■ WORK INSTRUCTION:
Each line of the data below containing "jest" needs to be listed.

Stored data

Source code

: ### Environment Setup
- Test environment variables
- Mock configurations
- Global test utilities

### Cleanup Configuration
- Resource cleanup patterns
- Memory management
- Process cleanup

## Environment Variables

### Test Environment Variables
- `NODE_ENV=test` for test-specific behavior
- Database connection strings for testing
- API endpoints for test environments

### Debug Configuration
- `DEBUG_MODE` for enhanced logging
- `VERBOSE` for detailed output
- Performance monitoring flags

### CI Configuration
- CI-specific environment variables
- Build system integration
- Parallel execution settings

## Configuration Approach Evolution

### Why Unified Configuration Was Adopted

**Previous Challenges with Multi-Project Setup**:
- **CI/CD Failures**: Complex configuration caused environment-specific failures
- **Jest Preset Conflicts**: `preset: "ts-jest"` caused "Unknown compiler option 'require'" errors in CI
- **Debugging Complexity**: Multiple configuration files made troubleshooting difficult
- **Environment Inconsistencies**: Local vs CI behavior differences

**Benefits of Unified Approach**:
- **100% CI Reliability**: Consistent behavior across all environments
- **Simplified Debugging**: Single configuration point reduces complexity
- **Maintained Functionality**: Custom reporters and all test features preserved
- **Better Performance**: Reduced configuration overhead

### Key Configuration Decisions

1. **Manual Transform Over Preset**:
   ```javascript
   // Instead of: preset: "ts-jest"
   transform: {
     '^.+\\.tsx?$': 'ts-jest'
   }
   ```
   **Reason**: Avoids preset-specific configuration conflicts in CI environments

■ RESULT FOR THIS EXERCISE:
- **Jest Preset Conflicts**: `preset: "ts-jest"` caused "Unknown compiler option 'require'" errors in CI
   // Instead of: preset: "ts-jest"
     '^.+\\.tsx?$': 'ts-jest'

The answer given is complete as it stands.